I asked him to excuse my tactlessness, as I'd had little experience of human attitudes towards dying (the goats, it goes without saying, have no opinions on the subject); no doubt it was presumptuous of me to advise him at all, and particularly in these circumstances…
"No no no," he insisted, more cheerfully. "You're quite right; the cancer's beside the point; you must help me teach Hedwig that. So, you have a prescription for me, do you? A tip for the Finals?"
I saw he was ironical, but set forth anyhow a notion that had occurred to me when I considered his Certification in the light of the others I'd challenged.

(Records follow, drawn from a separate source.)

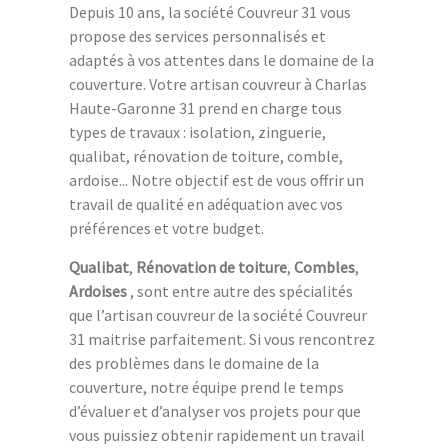
Depuis 10 ans, la société Couvreur 31 vous
propose des services personnalisés et
adaptés à vos attentes dans le domaine de la
couverture. Votre artisan couvreur à Charlas
Haute-Garonne 31 prend en charge tous
types de travaux : isolation, zinguerie,
qualibat, rénovation de toiture, comble,
ardoise... Notre objectif est de vous offrir un
travail de qualité en adéquation avec vos
préférences et votre budget.
Qualibat
,
Rénovation de toiture
,
Combles
,
Ardoises
, sont entre autre des spécialités
que l’artisan couvreur de la société Couvreur
31 maitrise parfaitement. Si vous rencontrez
des problèmes dans le domaine de la
couverture, notre équipe prend le temps
d’évaluer et d’analyser vos projets pour que
vous puissiez obtenir rapidement un travail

It came to this: that so long as he relished his self-loathing and found his failings piquant, he was by no means being "nothing ignorant"; on the contrary, his failure to see the vital difference between Gynander and himself — between the mantic and the connoisseur — argued to me that he was after all naïve.

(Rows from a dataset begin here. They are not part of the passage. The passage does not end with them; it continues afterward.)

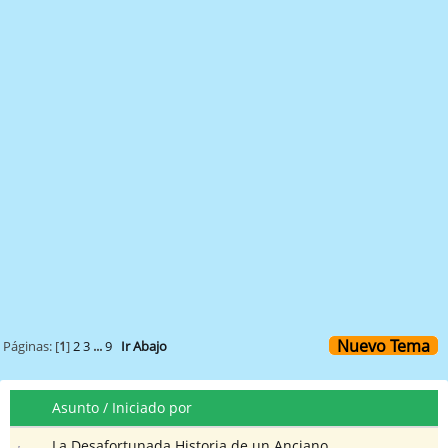
Nuevo Tema
Páginas: [
1
]
2
3
...
9
Ir Abajo
Asunto
/
Iniciado por
La Desafortunada Historia de un Anciano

"Naïve!" He very nearly tapped his cigar into his coffee-cup. "Naïve!" He could say no more. I blushed, but insisted on the term. What fundamentaller innocence was there, I asked him, than the inability to distinguish passage from failure? Hadn't he himself alluded, in the Amphitheater, to those verses in the Old Syllabus condemning fallen studentdom to "knowledge of truth and falsehood" — which was to say, awareness of their failure? Yet he still believed — naïvely, in my opinion — not only that total awareness of failure was somehow tantamount to passage, but that experience was synonymous with depravity. In short, he confused innocence and experience, self-knowledge and self-delusion, passage and failure.
"I see," Dr. Sear said coolly. "And how do you suggest I correct this lamentable ingenuousness?"

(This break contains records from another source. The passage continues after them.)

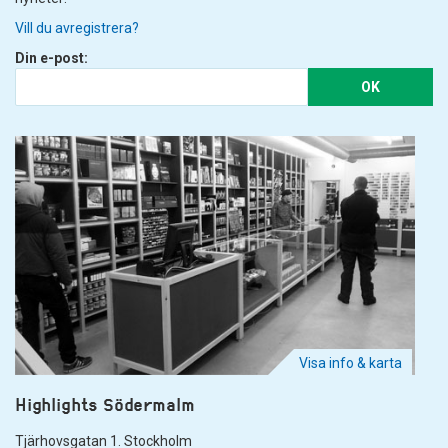
Vill du avregistrera?
Din e-post:
OK
Visa info & karta
Highlights Södermalm
Tjärhovsgatan 1. Stockholm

What I suggested, stubbornly, was that he learn to loathe his self-loathing in fact, and not just in the voluptuous way, by taking true measure of his perversion…
"Ah," he said, brightening up at once. I hastened to add that what I had in mind was no elaboration of his usual amusements; depravity à quatre was not perverser than depravity à trois, I argued, any more than voyeurism by fluoroscope was naughtier than Eierkopf's night-glass watches. No, the consummate perversion for a man of his temper, as I saw it, lay on the opposite hand: let him eschew the piquant and exotic, if he would taste the full flunkèdness of his life; let him pursue instead the humblest and most commonplace of satisfactions…
"What do you mean, exactly?" he demanded. "Eat my beef well-done? Drink beer from a can with dinner? Watch Telerama-shows all evening?" Even as he told over these suggestions I saw his fine nostrils begin to quiver, and was the more persuaded of my good judgment. I shook my head.